Defeat for European Competition Commissioner Margrethe Vestager could weaken or delay pending cases against Ikea&aposs and Nike&aposs NKE.N deals with the Netherlands, as well as Huhtamaki&aposs HUH1V.HE agreement with Luxembourg.
Vestager, who has made the tax crackdown a centrepiece of her time in office, saw the same court last year overturn her demand for Starbucks SBUX.O to pay up to 30 million euros in Dutch back taxes. In another case, the court also threw out her ruling against a Belgian tax scheme for 39 multinationals.
The Apple dispute is seen by some analysts as a lose-lose situation for Ireland, which has appealed against the Commission&aposs order alongside the iPhone maker.
While 14 billion euros - including interest - would go a long way to plugging the coronavirus-shaped hole in the state&aposs finances, Dublin is seeking to protect a low tax regime that has attracted 250,000 multinational employers.
If Ireland&aposs appeal succeeds, the government will be ridiculed by opposition parties for not taking the cash, which could cover at least half of a budget deficit forecast to balloon to as much as 10% of GDP this year.
Should Ireland lose, the government will be castigated by the same politicians for launching the appeal. A ruling in favour of the Commission could also raise questions about the application of Ireland&aposs tax code at a sensitive time, when new global rules for taxing digital giants are being debated.
Defeat could also hurt Ireland&aposs ability to attract investment, although the promotional blitz undertaken after the Commission&aposs 2016 decision appears to have worked. The numbers employed by multinationals like Apple, Facebook and Google have grown by 25%, accounting for one in ten Irish workers.
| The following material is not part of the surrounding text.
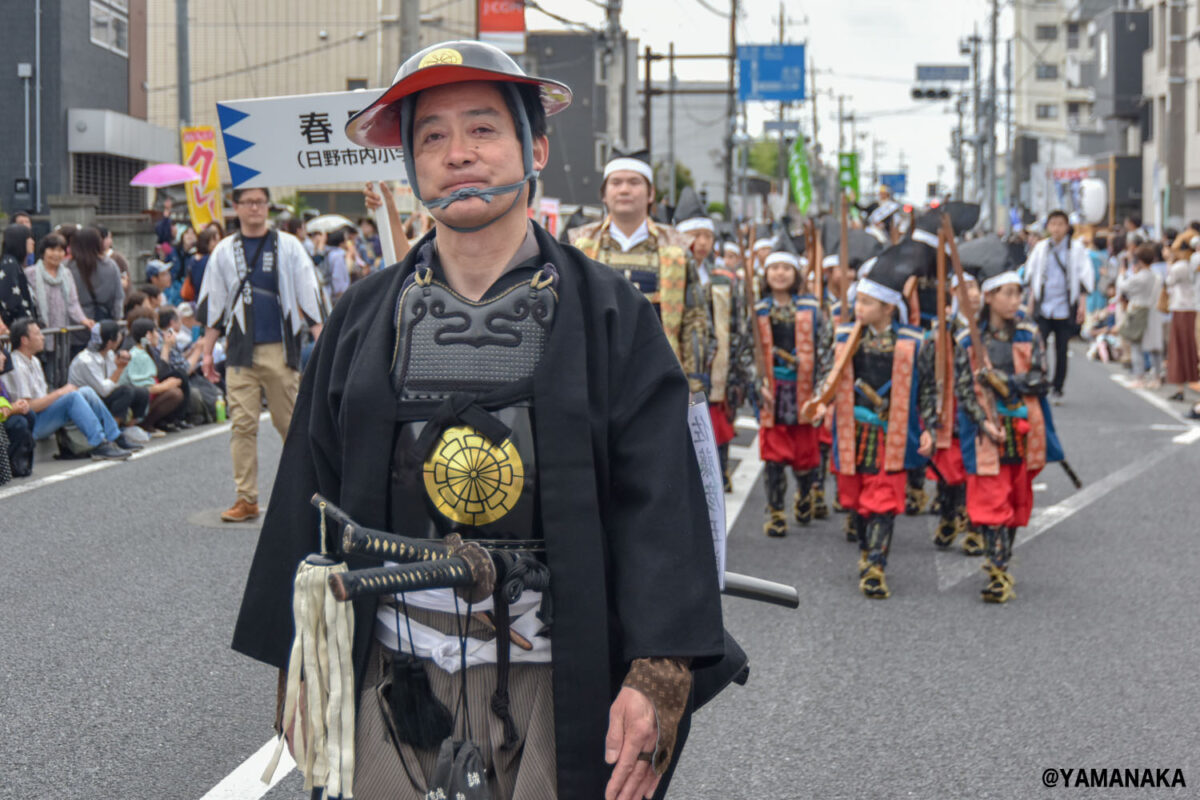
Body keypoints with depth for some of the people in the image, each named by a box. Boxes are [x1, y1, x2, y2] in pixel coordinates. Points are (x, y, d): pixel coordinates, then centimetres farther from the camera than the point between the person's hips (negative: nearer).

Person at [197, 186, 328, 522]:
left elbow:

For Apple, defeat would be a blow, but manageable given its cash holdings topped $190 billion at the end of its fiscal second quarter.
The cases are T-778/16 Ireland v Commission and T-892/16 Apple Sales International and Apple Operations Europe v Commission. The defeated side can appeal on points of law to the EU Court of Justice, Europe&aposs highest court.
($1 = 0.8793 euros)
欧盟竞争事务专员玛格丽特·维斯特格(Margrethe Vestager)的失败可能会削弱或推迟针对宜家(Ikea&aposs)和耐克(Nike&aposs)与荷兰达成的NKE.N交易，以及Huhtamaki&aposs HUH1V.HE与卢森堡达成的协议的未决案件。